The keeper of the saloon soon returned. 'I can do without him,' he said, when Murdoch told him that he wanted the negro to do a job for him. 'I don't expect it will be a very busy night, and if it is I will call my wife down, and put her behind the bar, while I keep things straightened out.'
Upon arriving at the hotel Captain Hampton dined quietly. Then he went to the clerk's desk, had a talk with him over the people who had been staying there and showed him Dorothy's photograph.
'Nothing like that been here,' the clerk said positively. 'I should have noticed her at once if she had been.'
'I have no reason to suppose that she came here more than to any other hotel,' Hampton said. 'I will go round in the morning and try the others. I suppose there are not a great many where a gentleman with a lady with him would be likely to put up?'
'Not more than six, I should say, at the outside,' the clerk said, and gave the names, which Captain Hampton at once wrote down in a note-book.
'It is just possible that they might not have come here at all, but may have stopped at Mobile, where the steamer touched on her way down; still, I think it much more likely that they have come here.' Then he went upstairs and wrote a chatty letter to Danvers, giving him an account of the voyage.

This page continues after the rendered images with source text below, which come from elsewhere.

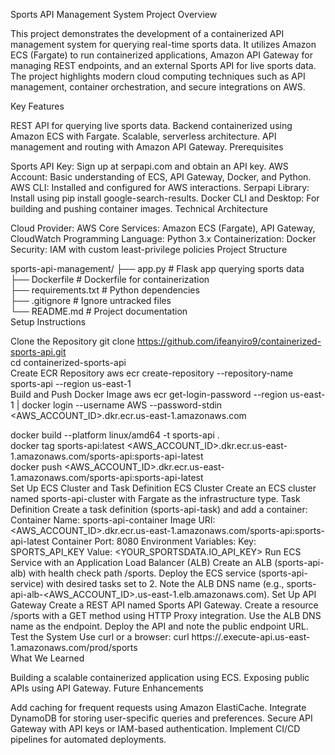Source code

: Sports API Management System
Project Overview

This project demonstrates the development of a containerized API management system for querying real-time sports data. It utilizes Amazon ECS (Fargate) to run containerized applications, Amazon API Gateway for managing REST endpoints, and an external Sports API for live sports data. The project highlights modern cloud computing techniques such as API management, container orchestration, and secure integrations on AWS.

Key Features

REST API for querying live sports data.
Backend containerized using Amazon ECS with Fargate.
Scalable, serverless architecture.
API management and routing with Amazon API Gateway.
Prerequisites

Sports API Key: Sign up at serpapi.com and obtain an API key.
AWS Account: Basic understanding of ECS, API Gateway, Docker, and Python.
AWS CLI: Installed and configured for AWS interactions.
Serpapi Library: Install using pip install google-search-results.
Docker CLI and Desktop: For building and pushing container images.
Technical Architecture

Cloud Provider: AWS
Core Services: Amazon ECS (Fargate), API Gateway, CloudWatch
Programming Language: Python 3.x
Containerization: Docker
Security: IAM with custom least-privilege policies
Project Structure

sports-api-management/
├── app.py           # Flask app querying sports data  
├── Dockerfile       # Dockerfile for containerization  
├── requirements.txt # Python dependencies  
├── .gitignore       # Ignore untracked files  
└── README.md        # Project documentation  
Setup Instructions

Clone the Repository
git clone https://github.com/ifeanyiro9/containerized-sports-api.git  
cd containerized-sports-api  
Create ECR Repository
aws ecr create-repository --repository-name sports-api --region us-east-1  
Build and Push Docker Image
aws ecr get-login-password --region us-east-1 | docker login --username AWS --password-stdin <AWS_ACCOUNT_ID>.dkr.ecr.us-east-1.amazonaws.com  

docker build --platform linux/amd64 -t sports-api .  
docker tag sports-api:latest <AWS_ACCOUNT_ID>.dkr.ecr.us-east-1.amazonaws.com/sports-api:sports-api-latest  
docker push <AWS_ACCOUNT_ID>.dkr.ecr.us-east-1.amazonaws.com/sports-api:sports-api-latest  
Set Up ECS Cluster and Task Definition
ECS Cluster
Create an ECS cluster named sports-api-cluster with Fargate as the infrastructure type.
Task Definition
Create a task definition (sports-api-task) and add a container:
Container Name: sports-api-container
Image URI: <AWS_ACCOUNT_ID>.dkr.ecr.us-east-1.amazonaws.com/sports-api:sports-api-latest
Container Port: 8080
Environment Variables:
Key: SPORTS_API_KEY
Value: <YOUR_SPORTSDATA.IO_API_KEY>
Run ECS Service with an Application Load Balancer (ALB)
Create an ALB (sports-api-alb) with health check path /sports.
Deploy the ECS service (sports-api-service) with desired tasks set to 2.
Note the ALB DNS name (e.g., sports-api-alb-<AWS_ACCOUNT_ID>.us-east-1.elb.amazonaws.com).
Set Up API Gateway
Create a REST API named Sports API Gateway.
Create a resource /sports with a GET method using HTTP Proxy integration.
Use the ALB DNS name as the endpoint.
Deploy the API and note the public endpoint URL.
Test the System
Use curl or a browser:
curl https://<api-gateway-id>.execute-api.us-east-1.amazonaws.com/prod/sports  
What We Learned

Building a scalable containerized application using ECS.
Exposing public APIs using API Gateway.
Future Enhancements

Add caching for frequent requests using Amazon ElastiCache.
Integrate DynamoDB for storing user-specific queries and preferences.
Secure API Gateway with API keys or IAM-based authentication.
Implement CI/CD pipelines for automated deployments.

'I hear there is a steamer leaves to-morrow, and I hope to be able to give you some news before I close this. I am going round the hotels the first thing, and hope, if not to find them, to get some news of them. The latter is most probable. I don't see Truscott could have any motive in stopping here, and I shall expect to find that they only stayed a day or two and then went up the river. I have a strong conviction he means to go to California; but even in that case he may have chosen some other route—have gone down to Panama and crossed the isthmus there, or may have taken steamer to Galveston and started from there by the southern route, though I don't think that is likely, for the Indians are worse on that line than on the other. Anyhow, whichever route they have taken I shall follow. I wrote from New York to the War Office, asking that my leave might be extended for another six months from the end of the year, on very urgent business that compelled me to travel in America. I have sent a private letter to Colonel Eversfield, telling him something of the nature of the work I have in hand, and asking him to back up my request. I have no doubt he can manage it. That ought to give me plenty of time; but if the worst comes to the worst and I find myself pinched I must take ship at San Francisco and get to China, and from there by a P. and O. to India. This will be the last letter you will get, I fancy, for a very long time; though for aught I know there may be means of sending off letters from some of the stations on the plains.'
He addressed an envelope, laid it by the unfinished letter, and then went downstairs. It was dark now, and beckoning to Jacob, who was sitting in the hall, to accompany him, he strolled out through the door. For nearly an hour they wandered about, and at the end of that time came out on the quays.